# Optimal Intervention on Weighted Networks via Edge Centrality

Suppose there is a spreading process such as an infectious disease propagating on a graph. How would we reduce the number of affected nodes in the spreading process? This question appears in recent studies about implementing mobility interventions on mobility networks (Chang et al. (2021)). A practical algorithm to reduce infections on unweighted graphs is to remove edges with the highest edge centrality score (Tong et al. (2012)), which is the product of two adjacent nodes' eigenscores. However, mobility networks have weighted edges; Thus, an intervention measure would involve edge-weight reduction besides edge removal. Motivated by this example, we revisit the problem of minimizing top eigenvalue(s) on weighted graphs by decreasing edge weights up to a fixed budget.

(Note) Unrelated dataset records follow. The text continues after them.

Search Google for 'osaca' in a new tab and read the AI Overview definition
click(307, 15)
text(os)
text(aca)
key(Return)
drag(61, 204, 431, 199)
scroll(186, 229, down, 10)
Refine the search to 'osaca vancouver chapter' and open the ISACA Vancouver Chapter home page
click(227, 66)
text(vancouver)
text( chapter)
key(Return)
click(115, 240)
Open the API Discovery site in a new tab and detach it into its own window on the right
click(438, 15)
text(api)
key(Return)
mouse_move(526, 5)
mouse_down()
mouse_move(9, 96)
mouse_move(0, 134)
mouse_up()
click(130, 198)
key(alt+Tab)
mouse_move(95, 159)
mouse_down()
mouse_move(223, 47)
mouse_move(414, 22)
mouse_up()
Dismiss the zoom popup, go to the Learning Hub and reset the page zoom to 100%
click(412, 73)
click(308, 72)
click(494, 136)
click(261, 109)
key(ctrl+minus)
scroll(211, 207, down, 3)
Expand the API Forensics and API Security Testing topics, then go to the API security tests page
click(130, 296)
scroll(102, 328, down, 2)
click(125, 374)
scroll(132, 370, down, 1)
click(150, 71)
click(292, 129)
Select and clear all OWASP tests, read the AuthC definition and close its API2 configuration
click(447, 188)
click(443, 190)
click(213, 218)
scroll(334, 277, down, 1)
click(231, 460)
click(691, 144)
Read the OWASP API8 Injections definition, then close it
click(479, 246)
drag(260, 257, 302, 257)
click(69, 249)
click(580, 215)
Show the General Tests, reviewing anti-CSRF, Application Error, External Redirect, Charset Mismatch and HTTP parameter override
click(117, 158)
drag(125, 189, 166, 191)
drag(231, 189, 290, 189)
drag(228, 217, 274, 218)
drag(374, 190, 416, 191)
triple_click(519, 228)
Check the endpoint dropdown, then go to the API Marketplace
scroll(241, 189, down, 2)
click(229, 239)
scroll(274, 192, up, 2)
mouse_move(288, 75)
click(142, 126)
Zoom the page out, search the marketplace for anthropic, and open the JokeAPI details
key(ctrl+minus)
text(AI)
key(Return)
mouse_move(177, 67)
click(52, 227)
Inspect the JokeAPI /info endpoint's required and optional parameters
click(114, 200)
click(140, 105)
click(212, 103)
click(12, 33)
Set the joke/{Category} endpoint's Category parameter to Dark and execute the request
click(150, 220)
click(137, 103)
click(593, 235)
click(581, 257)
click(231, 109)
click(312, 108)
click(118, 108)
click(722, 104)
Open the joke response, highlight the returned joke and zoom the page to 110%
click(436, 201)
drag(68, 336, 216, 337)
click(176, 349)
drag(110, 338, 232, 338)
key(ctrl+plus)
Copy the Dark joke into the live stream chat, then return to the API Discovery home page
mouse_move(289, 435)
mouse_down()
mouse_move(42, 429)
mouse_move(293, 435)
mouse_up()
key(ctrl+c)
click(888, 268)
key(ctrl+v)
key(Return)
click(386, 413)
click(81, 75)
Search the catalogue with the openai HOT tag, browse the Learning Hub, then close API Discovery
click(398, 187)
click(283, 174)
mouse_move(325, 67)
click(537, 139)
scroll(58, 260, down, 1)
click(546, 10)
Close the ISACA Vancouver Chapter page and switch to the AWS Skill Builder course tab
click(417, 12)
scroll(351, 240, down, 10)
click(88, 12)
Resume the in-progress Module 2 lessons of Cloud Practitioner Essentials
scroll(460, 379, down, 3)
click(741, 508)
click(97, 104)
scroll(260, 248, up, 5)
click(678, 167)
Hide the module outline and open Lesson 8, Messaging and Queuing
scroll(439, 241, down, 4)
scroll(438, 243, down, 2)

We observe that the edge centrality score of Tong et al. (2012) is equal to the gradient of the largest eigenvalue of WW^⊤, where W denotes the weight matrix of the graph. We then present generalized edge centrality scores as the gradient of the sum of the largest r eigenvalues of WW^⊤. With this generalization, we design an iterative algorithm to find the optimal edge-weight reduction to shrink the largest r eigenvalues of WW^⊤ under a given edge-weight reduction budget. We also extend our algorithm and its guarantee to time-varying graphs, whose weights evolve over time. We perform a detailed empirical study to validate our approach. Our algorithm significantly reduces the number of infections compared with existing methods on eleven weighted networks. Further, we illustrate several properties of our algorithm, including the benefit of choosing the rank r, fast convergence to global optimum, and an almost linear runtime per iteration.